→ DATA EXTRACTS
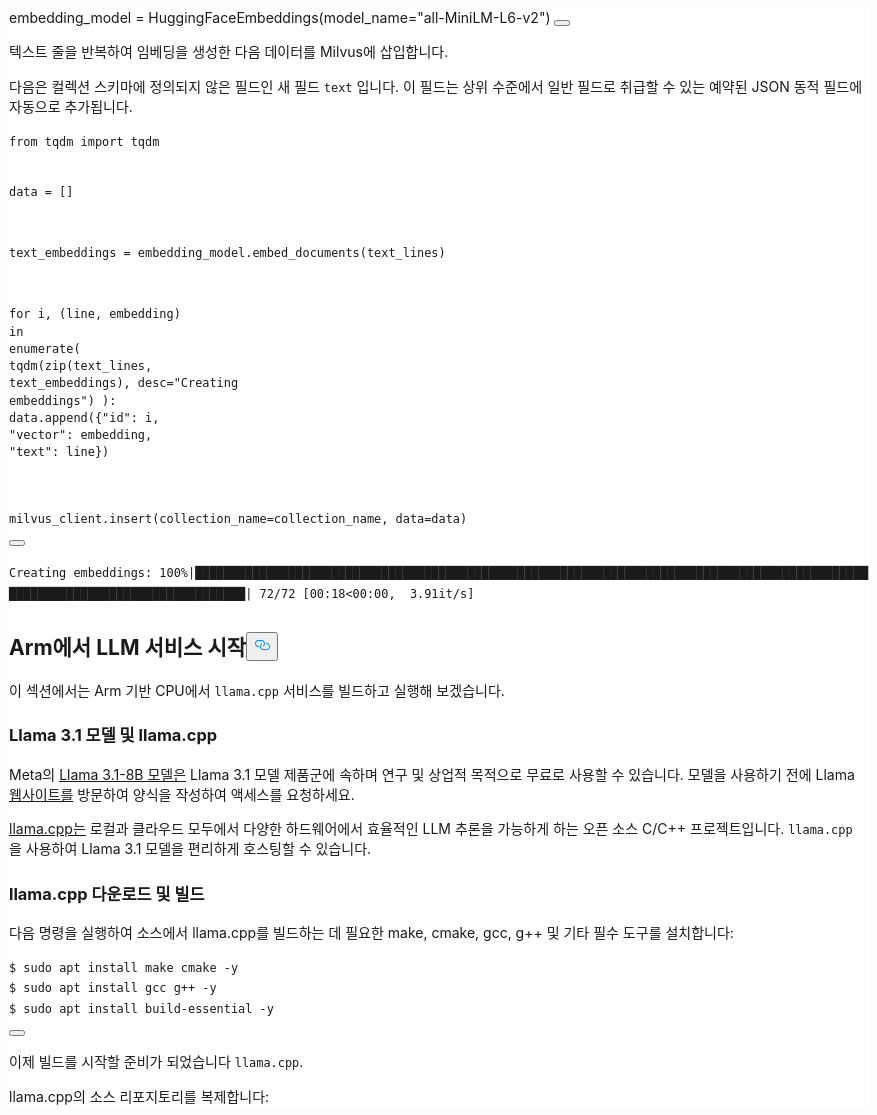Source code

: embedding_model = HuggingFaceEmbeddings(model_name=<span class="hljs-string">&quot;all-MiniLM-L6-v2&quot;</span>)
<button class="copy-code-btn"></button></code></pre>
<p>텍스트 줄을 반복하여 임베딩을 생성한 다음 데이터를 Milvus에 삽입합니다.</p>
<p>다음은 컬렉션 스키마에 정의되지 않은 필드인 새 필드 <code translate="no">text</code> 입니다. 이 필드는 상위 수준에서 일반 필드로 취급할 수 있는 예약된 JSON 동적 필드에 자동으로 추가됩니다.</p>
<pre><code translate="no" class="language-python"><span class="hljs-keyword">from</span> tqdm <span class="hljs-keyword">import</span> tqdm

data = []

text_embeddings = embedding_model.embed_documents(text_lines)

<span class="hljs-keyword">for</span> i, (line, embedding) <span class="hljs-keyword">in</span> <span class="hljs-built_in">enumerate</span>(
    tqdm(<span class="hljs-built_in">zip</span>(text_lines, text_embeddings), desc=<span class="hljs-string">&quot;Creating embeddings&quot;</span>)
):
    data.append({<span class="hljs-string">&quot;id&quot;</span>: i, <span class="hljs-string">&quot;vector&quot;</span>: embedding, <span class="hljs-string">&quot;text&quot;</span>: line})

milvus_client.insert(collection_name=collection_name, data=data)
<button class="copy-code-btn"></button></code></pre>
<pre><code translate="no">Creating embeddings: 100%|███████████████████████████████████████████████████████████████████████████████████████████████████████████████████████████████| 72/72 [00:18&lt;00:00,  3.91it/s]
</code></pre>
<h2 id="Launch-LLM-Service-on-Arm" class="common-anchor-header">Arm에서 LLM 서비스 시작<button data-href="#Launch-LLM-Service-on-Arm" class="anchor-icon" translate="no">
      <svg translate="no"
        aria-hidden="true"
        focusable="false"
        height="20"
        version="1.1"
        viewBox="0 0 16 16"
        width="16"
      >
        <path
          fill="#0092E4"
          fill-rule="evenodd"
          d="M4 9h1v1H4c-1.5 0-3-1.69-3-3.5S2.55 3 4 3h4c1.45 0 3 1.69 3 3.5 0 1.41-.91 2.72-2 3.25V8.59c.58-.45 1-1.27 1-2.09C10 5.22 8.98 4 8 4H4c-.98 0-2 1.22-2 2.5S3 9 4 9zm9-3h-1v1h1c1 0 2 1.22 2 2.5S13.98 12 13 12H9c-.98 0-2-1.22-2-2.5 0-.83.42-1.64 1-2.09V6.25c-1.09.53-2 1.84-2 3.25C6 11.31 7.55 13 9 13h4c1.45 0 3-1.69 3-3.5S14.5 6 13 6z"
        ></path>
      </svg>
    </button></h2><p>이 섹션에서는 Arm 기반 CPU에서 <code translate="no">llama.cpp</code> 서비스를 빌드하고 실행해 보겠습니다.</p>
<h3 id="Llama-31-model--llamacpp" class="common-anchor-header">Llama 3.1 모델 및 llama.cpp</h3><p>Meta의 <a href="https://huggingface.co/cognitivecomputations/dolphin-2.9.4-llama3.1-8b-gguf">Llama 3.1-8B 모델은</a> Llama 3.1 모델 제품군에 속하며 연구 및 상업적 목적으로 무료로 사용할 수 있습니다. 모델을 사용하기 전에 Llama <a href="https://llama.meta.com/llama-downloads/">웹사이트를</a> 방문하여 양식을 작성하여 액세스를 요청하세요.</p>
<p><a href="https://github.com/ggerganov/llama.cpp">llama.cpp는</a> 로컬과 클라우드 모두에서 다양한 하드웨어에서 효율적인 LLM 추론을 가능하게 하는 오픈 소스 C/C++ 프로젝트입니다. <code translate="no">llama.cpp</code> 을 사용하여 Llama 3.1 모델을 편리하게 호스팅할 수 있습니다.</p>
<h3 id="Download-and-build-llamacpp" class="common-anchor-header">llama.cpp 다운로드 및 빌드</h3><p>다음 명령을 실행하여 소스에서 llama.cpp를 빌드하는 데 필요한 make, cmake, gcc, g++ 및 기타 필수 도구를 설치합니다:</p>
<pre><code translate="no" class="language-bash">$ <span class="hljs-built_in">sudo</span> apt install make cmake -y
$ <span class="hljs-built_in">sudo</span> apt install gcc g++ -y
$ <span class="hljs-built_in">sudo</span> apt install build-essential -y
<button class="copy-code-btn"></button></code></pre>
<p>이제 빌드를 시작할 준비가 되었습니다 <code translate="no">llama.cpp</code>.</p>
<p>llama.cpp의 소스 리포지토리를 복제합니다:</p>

* * *

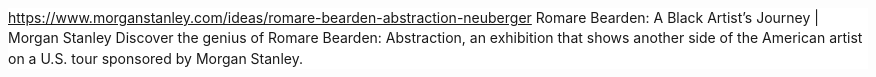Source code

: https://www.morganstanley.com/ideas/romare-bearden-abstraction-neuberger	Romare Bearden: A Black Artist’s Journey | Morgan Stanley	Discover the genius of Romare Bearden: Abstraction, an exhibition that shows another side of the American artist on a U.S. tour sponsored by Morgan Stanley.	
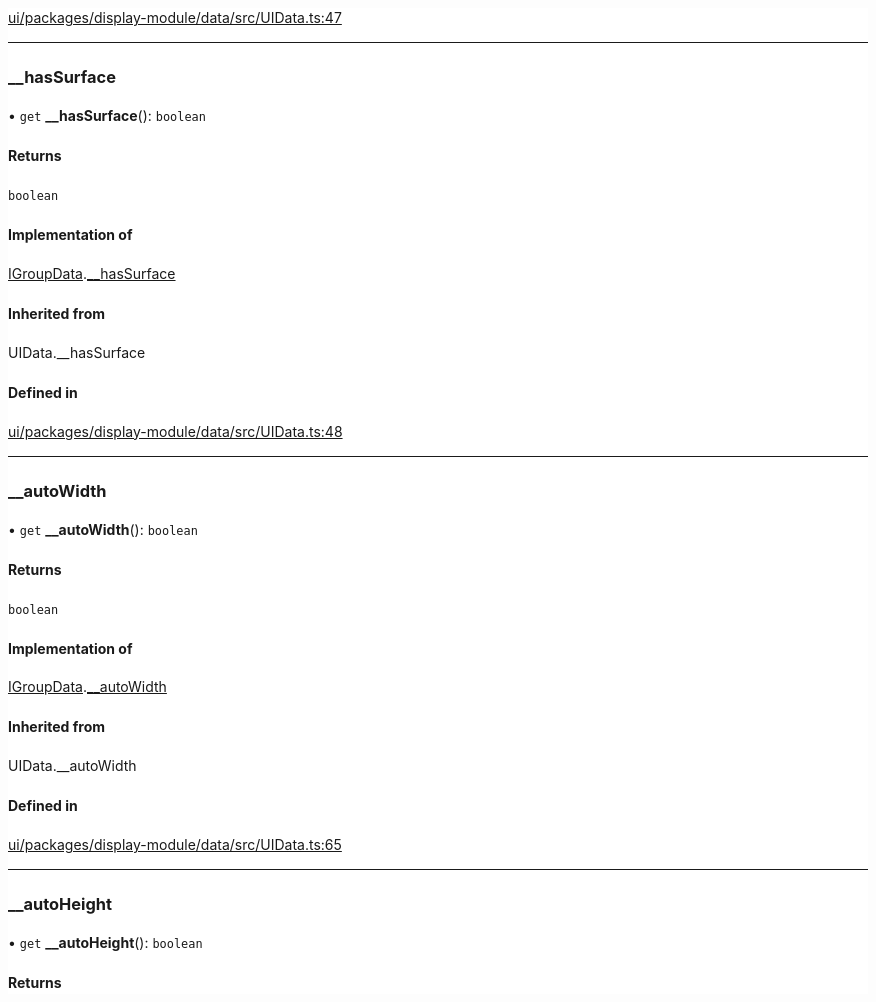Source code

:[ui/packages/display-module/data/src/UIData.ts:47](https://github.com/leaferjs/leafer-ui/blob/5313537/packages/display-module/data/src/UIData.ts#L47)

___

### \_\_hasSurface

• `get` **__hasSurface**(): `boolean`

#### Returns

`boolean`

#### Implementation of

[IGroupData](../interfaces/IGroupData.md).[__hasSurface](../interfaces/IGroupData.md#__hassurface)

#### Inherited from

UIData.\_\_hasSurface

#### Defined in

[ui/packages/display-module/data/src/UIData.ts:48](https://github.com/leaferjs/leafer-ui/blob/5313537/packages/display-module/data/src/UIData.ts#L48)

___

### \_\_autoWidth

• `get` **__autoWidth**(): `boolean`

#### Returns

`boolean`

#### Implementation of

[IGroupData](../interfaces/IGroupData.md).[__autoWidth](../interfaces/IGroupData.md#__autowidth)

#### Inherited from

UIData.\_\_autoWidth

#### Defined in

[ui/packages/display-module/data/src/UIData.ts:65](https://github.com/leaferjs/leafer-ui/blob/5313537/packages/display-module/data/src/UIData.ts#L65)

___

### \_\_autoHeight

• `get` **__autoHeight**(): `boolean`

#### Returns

---

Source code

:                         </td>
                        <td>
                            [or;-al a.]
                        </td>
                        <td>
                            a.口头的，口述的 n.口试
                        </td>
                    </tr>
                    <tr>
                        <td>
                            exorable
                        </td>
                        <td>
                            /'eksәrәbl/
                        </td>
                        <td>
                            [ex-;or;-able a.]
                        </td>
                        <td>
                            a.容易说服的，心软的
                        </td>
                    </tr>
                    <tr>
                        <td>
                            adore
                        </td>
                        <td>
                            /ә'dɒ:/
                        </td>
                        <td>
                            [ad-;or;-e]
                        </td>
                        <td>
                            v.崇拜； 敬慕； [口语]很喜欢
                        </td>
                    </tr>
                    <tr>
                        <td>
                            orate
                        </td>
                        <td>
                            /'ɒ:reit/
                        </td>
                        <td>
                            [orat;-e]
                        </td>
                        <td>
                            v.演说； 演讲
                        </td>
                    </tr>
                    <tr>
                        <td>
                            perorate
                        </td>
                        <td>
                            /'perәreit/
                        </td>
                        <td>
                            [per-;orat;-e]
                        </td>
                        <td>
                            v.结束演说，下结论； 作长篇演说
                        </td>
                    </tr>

→ ABOUT THIS TASK
Pull out every line of the records above that contains the word "cmake".

→ EXERCISE ANSWER
<h3 id="Download-and-build-llamacpp" class="common-anchor-header">llama.cpp 다운로드 및 빌드</h3><p>다음 명령을 실행하여 소스에서 llama.cpp를 빌드하는 데 필요한 make, cmake, gcc, g++ 및 기타 필수 도구를 설치합니다:</p>
<pre><code translate="no" class="language-bash">$ <span class="hljs-built_in">sudo</span> apt install make cmake -y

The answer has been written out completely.